Saved data entries

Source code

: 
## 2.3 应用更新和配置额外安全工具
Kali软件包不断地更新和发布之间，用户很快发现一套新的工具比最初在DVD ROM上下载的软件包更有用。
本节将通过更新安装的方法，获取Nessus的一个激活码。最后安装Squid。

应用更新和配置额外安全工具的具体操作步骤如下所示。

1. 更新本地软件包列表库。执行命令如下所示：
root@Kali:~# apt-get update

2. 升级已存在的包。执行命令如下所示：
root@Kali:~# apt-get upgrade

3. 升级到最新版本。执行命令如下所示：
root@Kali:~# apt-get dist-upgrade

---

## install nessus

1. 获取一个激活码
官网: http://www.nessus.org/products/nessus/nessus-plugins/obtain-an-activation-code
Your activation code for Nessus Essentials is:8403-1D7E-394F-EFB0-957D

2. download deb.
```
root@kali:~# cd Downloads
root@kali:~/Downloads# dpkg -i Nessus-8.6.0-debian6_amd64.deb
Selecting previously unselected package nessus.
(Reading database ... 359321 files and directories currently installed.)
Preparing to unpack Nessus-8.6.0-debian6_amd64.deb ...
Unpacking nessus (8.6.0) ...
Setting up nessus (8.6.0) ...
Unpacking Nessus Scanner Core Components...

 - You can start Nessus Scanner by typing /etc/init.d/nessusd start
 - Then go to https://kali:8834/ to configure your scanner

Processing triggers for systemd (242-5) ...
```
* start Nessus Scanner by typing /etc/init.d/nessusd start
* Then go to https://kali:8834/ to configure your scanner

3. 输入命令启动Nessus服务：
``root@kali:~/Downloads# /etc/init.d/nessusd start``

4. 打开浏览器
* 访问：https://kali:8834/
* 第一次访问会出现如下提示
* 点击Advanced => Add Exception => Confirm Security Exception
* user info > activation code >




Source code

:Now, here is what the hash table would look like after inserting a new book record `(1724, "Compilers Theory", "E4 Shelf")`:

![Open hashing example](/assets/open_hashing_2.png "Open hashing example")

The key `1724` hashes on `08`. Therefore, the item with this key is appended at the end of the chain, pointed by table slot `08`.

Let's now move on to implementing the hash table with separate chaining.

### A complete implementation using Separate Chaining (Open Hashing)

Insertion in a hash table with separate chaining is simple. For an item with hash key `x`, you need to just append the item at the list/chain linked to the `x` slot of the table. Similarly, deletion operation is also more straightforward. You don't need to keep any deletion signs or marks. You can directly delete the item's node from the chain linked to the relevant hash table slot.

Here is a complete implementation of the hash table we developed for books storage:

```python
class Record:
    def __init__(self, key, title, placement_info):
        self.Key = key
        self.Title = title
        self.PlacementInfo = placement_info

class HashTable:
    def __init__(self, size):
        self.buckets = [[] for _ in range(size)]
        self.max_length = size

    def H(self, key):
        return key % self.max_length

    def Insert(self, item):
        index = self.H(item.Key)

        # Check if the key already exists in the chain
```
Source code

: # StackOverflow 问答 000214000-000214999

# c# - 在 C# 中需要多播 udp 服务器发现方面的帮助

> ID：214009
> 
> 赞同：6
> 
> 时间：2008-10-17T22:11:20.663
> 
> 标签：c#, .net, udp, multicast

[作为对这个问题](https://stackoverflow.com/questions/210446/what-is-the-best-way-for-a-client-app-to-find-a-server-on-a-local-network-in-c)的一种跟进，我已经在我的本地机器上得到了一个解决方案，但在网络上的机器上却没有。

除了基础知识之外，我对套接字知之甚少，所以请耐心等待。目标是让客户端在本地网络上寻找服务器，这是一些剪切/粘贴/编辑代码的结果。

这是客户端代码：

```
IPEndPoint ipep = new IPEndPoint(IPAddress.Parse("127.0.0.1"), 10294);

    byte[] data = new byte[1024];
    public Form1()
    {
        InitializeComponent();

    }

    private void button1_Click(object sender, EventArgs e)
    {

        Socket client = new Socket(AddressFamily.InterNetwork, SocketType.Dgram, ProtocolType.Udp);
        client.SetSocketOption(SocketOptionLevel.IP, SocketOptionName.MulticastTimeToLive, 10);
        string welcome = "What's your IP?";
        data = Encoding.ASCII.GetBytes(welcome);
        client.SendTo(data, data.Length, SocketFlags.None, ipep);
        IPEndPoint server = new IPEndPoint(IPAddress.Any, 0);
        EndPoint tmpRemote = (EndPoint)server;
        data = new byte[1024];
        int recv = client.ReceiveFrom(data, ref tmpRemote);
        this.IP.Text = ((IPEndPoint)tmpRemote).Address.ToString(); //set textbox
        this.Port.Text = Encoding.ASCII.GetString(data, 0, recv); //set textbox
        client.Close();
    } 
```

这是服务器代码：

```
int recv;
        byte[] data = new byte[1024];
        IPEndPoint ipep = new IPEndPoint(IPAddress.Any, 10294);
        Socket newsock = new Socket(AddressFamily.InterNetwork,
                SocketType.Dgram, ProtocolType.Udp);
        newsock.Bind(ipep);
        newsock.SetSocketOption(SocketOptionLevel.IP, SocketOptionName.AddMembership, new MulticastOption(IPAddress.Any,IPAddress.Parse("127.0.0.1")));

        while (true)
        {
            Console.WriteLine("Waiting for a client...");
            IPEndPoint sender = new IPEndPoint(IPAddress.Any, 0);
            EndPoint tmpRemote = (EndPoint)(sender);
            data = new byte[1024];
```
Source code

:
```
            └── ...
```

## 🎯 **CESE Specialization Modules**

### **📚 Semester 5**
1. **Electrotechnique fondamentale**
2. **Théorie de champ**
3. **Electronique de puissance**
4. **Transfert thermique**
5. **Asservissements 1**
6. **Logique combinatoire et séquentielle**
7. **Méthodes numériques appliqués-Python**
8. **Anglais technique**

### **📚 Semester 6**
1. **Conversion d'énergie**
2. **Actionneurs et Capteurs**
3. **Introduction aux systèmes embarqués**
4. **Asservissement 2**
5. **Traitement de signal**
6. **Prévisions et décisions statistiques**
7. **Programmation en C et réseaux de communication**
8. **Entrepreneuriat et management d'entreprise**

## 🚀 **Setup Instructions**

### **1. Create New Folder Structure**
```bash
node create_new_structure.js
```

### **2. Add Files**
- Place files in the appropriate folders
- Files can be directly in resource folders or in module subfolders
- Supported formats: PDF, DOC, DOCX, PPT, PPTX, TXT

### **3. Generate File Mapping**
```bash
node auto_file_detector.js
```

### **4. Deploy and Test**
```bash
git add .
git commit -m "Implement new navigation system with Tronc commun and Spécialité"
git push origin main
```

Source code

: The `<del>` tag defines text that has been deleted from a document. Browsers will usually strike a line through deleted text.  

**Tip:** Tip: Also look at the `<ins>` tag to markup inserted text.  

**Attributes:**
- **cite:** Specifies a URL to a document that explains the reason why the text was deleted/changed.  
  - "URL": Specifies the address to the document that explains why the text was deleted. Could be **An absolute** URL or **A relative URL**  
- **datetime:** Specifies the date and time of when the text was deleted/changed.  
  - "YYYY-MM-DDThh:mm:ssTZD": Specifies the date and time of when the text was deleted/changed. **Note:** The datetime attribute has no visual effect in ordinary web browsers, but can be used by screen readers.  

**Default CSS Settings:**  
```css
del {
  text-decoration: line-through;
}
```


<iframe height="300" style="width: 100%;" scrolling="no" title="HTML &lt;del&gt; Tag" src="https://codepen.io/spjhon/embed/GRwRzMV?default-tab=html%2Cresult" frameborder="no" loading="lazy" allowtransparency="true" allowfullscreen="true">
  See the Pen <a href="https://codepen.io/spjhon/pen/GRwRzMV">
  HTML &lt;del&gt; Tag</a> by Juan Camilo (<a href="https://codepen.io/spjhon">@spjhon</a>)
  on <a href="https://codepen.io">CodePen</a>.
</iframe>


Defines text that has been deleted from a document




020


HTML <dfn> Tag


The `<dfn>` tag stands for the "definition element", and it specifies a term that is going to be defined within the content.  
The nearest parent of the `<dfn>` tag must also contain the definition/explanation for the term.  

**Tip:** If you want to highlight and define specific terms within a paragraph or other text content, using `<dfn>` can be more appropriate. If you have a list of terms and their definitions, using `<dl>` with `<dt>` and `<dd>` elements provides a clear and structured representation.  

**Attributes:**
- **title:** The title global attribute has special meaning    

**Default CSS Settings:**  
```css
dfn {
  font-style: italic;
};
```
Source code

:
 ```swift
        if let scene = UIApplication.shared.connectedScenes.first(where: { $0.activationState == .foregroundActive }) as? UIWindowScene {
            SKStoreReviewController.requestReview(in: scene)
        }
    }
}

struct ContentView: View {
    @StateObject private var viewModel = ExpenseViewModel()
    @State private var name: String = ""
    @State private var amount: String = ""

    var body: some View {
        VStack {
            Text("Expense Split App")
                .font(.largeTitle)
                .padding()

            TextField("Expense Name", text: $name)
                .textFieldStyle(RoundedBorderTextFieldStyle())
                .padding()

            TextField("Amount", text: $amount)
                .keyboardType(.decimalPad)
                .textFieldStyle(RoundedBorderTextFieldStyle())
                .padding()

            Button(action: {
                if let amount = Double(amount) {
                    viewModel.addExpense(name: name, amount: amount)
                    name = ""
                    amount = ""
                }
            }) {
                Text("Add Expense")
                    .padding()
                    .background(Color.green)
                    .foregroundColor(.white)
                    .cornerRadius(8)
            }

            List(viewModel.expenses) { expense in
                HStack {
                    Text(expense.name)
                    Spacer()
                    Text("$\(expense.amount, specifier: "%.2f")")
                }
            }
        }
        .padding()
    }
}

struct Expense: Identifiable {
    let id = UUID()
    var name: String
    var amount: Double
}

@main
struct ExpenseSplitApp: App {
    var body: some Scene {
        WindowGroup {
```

→ **EXERCISE BRIEF**: Your response should be made up of the lines in the data that contain the word "true".

→ **COMPLETED TASK**:
        while (true)
<iframe height="300" style="width: 100%;" scrolling="no" title="HTML &lt;del&gt; Tag" src="https://codepen.io/spjhon/embed/GRwRzMV?default-tab=html%2Cresult" frameborder="no" loading="lazy" allowtransparency="true" allowfullscreen="true">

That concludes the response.